DISTANCE_FUNCTIONS = {
    "levenshtein": jellyfish.levenshtein_distance,
    "damerau_levenshtein": jellyfish.damerau_levenshtein_distance,
    "jaro_similarity": lambda w1, w2: 1 - jellyfish.jaro_similarity(w1, w2),
    "jaro_winkler": jaro_winkler_distance,
}

def compute_distance(word, correct_word, metric):
    distance_func = DISTANCE_FUNCTIONS[metric]
    distance = distance_func(word, correct_word)
    return correct_word, distance

def spell_check(word, dictionary, metric="levenshtein", max_suggestions=3, max_distance=2):
    start_time = time.time()

    #Early Filtering + Precomputation (optimizations)
    word_len = len(word)
    first_letter = word[0]
    candidate_words = [
        w for w in dictionary
        if abs(WORD_LENGTHS[w] - word_len) <= max_distance and w[0] == first_letter
    ]
    
    suggestions = []
    with ThreadPoolExecutor() as executor:  # Parallel Processing (optimization)
        futures = [executor.submit(compute_distance, word, w, metric) for w in candidate_words]

        for future in futures:
            correct_word, distance = future.result()
            if distance <= max_distance:
                suggestions.append((correct_word, distance))

    # Sorting (optimization)
    suggestions.sort(key=lambda x: x[1])
    result = [w for w, k in suggestions[:max_suggestions]]

    end_time = time.time()
    print(f"Spell check using {metric} completed in {end_time - start_time:.4f} seconds")
    return result

def main():
    word = input("Enter a word to check: ").strip().lower()

    if word in DICTIONARY:
        print(f"'{word}' is correct!")
        return

    print(f"'{word}' not found. Suggestions:")

    for metric in ["levenshtein", "damerau_levenshtein", "jaro_similarity", "jaro_winkler"]:
        suggestions = spell_check(word, DICTIONARY, metric=metric)
        metric_name = metric.replace("_", " ").title()
        print(f"\nUsing {metric_name}:")
        if suggestions:
            print(f"Input: {word} → Suggestions: {', '.join(suggestions)}")
        else:
            print("No suggestions found.")

[nltk_data] Downloading package words to C:\Users\Narmina
[nltk_data]     Mehtiyeva\AppData\Roaming\nltk_data...
[nltk_data]   Package words is already up-to-date!


In [86]:
main()

'miilk' not found.

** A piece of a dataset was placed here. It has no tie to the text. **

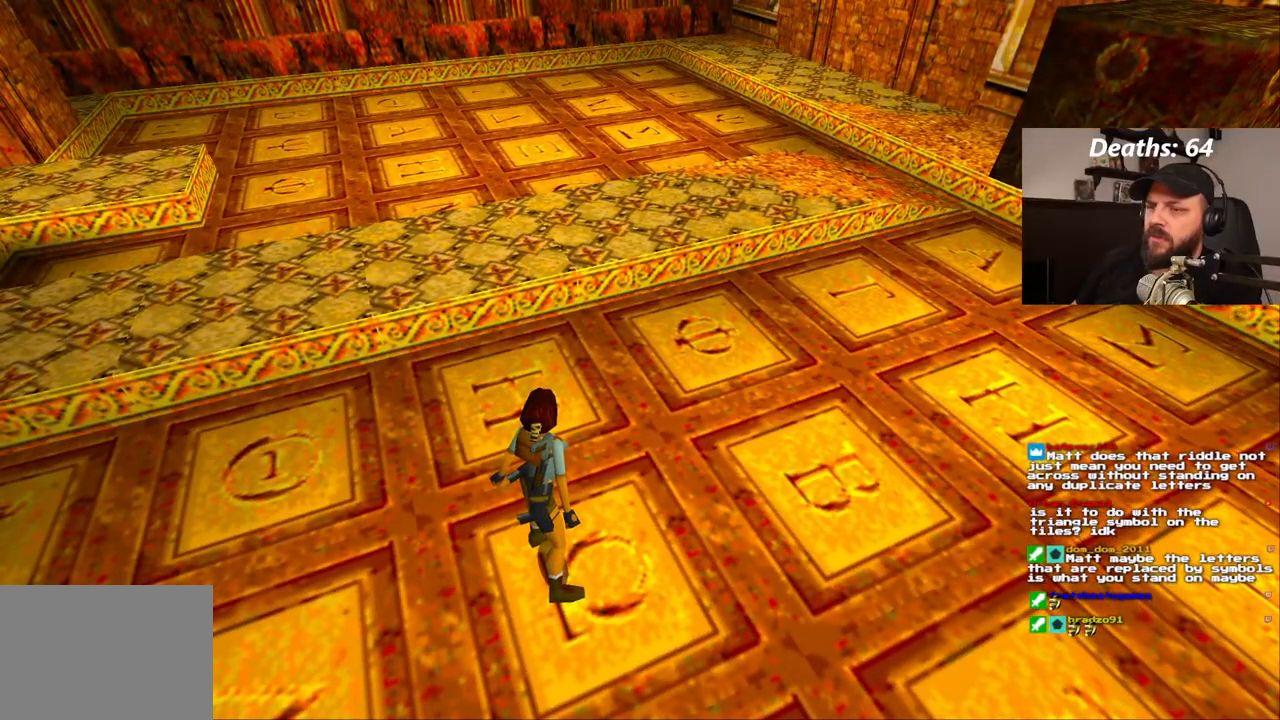
{"dt_ms": 500, "buttons": [], "left_stick": "center", "right_stick": "center", "events": []}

Suggestions:
Spell check using levenshtein completed in 0.2960 seconds

Using Levenshtein:
Input: miilk → Suggestions: milk, mink, mail
Spell check using damerau_levenshtein completed in 0.1480 seconds

Using Damerau Levenshtein:
Input: miilk → Suggestions: milk, mink, mail
Spell check using jaro_similarity completed in 0.1920 seconds

Using Jaro Similarity:
Input: miilk → Suggestions: milk, milky, mil
Spell check using jaro_winkler completed in 0.1770 seconds

Using Jaro Winkler:
Input: miilk → Suggestions: milk, milky, mil